= Your tasks =
**1.** Answer these from the passage about the Gordie Howe Bridge below:
(a) How much did Canada pay for the six-lane bridge structure?
(b) How many cars did the two-lane tunnel move in 2025?
(c) On what date had the new bridge hoped to be open?
**2.** Print everything in the passage about the Gordie Howe Bridge from "Putting the brakes" down to "for the U.S.".

With Moroun, it’s mostly found on lawsuits. If the Gordie Howe Bridge and the tunnel are both closed, Kakuk will swim.
Putting the brakes on a bridge
Canadians are understandably less than fond of President Donald Trump, who belittles their country and calls their prime minister “governor.”
They already didn’t like Moroun, and then he made his hefty donation to a pro-Trump super PAC called MAGA Inc. in mid-January, was granted a meeting with U.S. Commerce Secretary Howard Lutnick three weeks later, and presumably cackled as Lutnick dialed the Oval Office to pass along his message.
That month, Trump said the bridge wouldn’t open without Canadian concessions, ignoring that Canada had paid for the $4.7 billion, six-lane structure, that it had already been approved by the Michigan and U.S. governments, and that six years ago, he signed a North American trade package that he modestly called “the best and most important deal ever made” for the U.S.
“Realistically, the signs point to the delays with the bridge being political in nature,” said Tal Czudner, the diplomatic CEO of the Canadian half of the tunnel.
Also realistically, he said, some drivers are routing their business away from the Ambassador Bridge.
As recently as 2024, the six-lane Blue Water Bridge trailed the four-lane Ambassador by about 400,000 commercial vehicles. In 2025, it blew past Moroun’s property, with 2.13 million crossings to the Ambassador’s 1.86 million.
The two-lane tunnel moved 3.74 million cars in 2025, nearly 200,000 more than the Ambassador, and already has a 140,000-car advantage through May.
“A lot of that is from the bump we got from Moroun going to Washington,” Czudner said.
The new bridge, known widely in Windsor as “the Gordie,” hoped to be rolling by last Friday, June 12, but a ribbon-cutting announced a few days earlier was abruptly canceled.
With every week the Gordie sits empty, the Ambassador recoups Moroun’s $1 million donation simply by not having to share customers with the newcomer.

= Provided material =
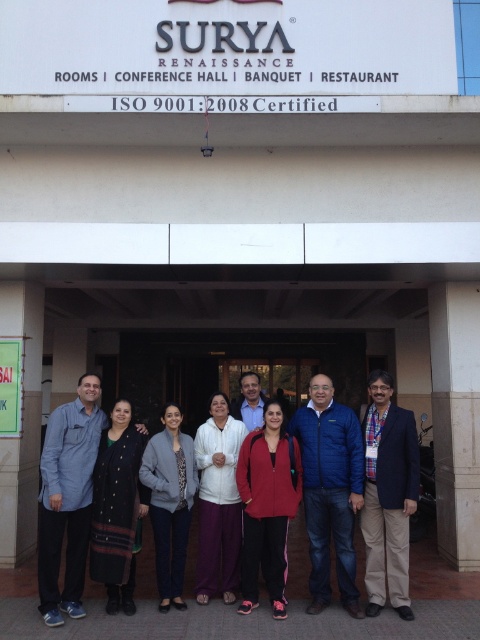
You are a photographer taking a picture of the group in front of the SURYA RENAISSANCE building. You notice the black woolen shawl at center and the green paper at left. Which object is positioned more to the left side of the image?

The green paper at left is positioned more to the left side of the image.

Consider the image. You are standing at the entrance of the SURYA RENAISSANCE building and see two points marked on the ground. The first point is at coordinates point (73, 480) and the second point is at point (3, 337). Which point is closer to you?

= Final results =
**1.**
(a) $4.7 billion
(b) 3.74 million
(c) Friday, June 12

**2.**
Putting the brakes on a bridge
Canadians are understandably less than fond of President Donald Trump, who belittles their country and calls their prime minister “governor.”
They already didn’t like Moroun, and then he made his hefty donation to a pro-Trump super PAC called MAGA Inc. in mid-January, was granted a meeting with U.S. Commerce Secretary Howard Lutnick three weeks later, and presumably cackled as Lutnick dialed the Oval Office to pass along his message.
That month, Trump said the bridge wouldn’t open without Canadian concessions, ignoring that Canada had paid for the $4.7 billion, six-lane structure, that it had already been approved by the Michigan and U.S. governments, and that six years ago, he signed a North American trade package that he modestly called “the best and most important deal ever made” for the U.S.